Published on: Sunday, June 22, 2014

Kota Kinabalu: Cancer is no longer a death sentence as it is now treatable provided the patient seeks early treatment, said Beacon International Specialist Centre Medical Director and Consultant Clinical Oncologist Dato' Dr Mohamed Ibrahim A. Wahid.

"But why many people still die of cancer? It's not because our technologies are not advanced but because of the lack of awareness among the society," he said.

"The average Malaysian with cancer coming in to seek treatment is when cancer has developed into stage two and about 30 to 40 per cent of patients will seek treatment after their cancer has reached stage three or four," he said.

"The survival rate for patients with stage one cancer is 100 per cent compared to only 20 per cent for those with stage four cancer," he said.

Based on a study, Malays would come in for treatment after reaching stage three of their cancer, as they would usually opt for traditional treatment, said Mohamed.

"Chinese and Indians would usually consult their doctors at stage one or two of their cancer," he said, adding this is probably due to awareness among these groups of people.

Mohamed said this during a talk on breast cancer as well as cancer in general and its treatment to about 200 individuals, a programme organised by the Kinabalu Pink Ribbon, at Promenade Hotel, here, on Friday night.

He explained that the common cancers among men are colon, prostate and lung whereas for women, colon, cervix and breasts.

The most common cancers, according to him, are breasts, cervix, head and neck, liver, stomach and lung.

Breast cancer, according to him, is the number one cancer in Malaysia and there are about 30,000 to 40,000 cancer cases with 200 cancer patients among the 100,000 population in Malaysia generally.

"Usually breast cancer patients would have the disease spread to their brain, liver and bones through lymph nodes. Therefore, it is important for the lymph nodes to be removed through surgery to avoid the spread of the cancer cells to other organs," he said.

"Women found to have lumps on their breasts, which are not painful, would usually not consult doctors due to fear and prefer to take traditional medicines," he explained.

"One in 19 women in Malaysia acquires the risk of getting breast cancer whereas one in every eight women gets breast cancer. However, in United States, the average of the size for breast cancer is only two centimetres and in Malaysia the size would reach up to four centimetres," he said.

Patients nowadays have a lot of choices in getting their cancer treated, for example, radiotherapy, chemotherapy, hormone treatment for breast cancer, cyberknife and surgery, he said.

"Surgery would usually be the main treatment and most people are afraid of being treated through chemotherapy due to its side effects, but they should understand that we do have medications to prevent nausea," he explained.

The radiotherapy treatment, according to him, consists of high energy of x-ray, which is usually used for patients with inactive cancer.

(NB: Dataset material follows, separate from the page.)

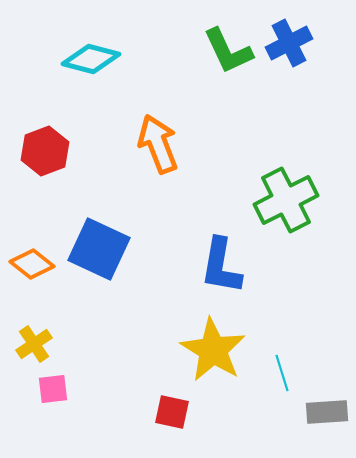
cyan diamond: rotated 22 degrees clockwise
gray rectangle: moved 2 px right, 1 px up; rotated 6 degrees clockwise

"Often, doctors would advise patients to undergo surgery, followed by the chemotherapy treatment.

This is known as adjutant chemotherapy," he said.

Mohamed explained that tumour is divided into two types, namely, benign and cancerous.

"The benign tumour will not spread but the cancerous tumour will grow fast and spread to other organs, damaging all the cells. In this case, every sign of spread, we will have to remove the lymph nodes," he said.